• WHAT NEEDS TO BE DONE:
The answer must consist only of the lines from the line with "Recevez nos nouveautés pleines" to the line with "d’amour & d’humour 💌", both included, exactly as they stand below.

• SUPPLIED RECORDS:
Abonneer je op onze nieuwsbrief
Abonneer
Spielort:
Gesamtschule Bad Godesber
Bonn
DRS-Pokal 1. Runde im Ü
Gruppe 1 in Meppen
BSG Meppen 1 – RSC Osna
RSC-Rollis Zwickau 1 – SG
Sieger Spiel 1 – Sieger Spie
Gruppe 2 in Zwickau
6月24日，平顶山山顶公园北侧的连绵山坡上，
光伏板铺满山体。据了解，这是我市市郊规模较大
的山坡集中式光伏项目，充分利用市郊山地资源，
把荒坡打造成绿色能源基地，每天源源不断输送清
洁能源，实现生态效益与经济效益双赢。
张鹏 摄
---
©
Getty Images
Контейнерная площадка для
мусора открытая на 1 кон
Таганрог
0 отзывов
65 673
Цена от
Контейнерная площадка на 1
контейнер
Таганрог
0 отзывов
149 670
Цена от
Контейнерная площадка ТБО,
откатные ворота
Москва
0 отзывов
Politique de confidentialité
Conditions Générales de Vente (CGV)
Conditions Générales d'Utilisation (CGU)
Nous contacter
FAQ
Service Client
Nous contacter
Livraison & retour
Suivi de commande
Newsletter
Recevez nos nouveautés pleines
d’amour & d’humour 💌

• ANSWER AREA:
Recevez nos nouveautés pleines
d’amour & d’humour 💌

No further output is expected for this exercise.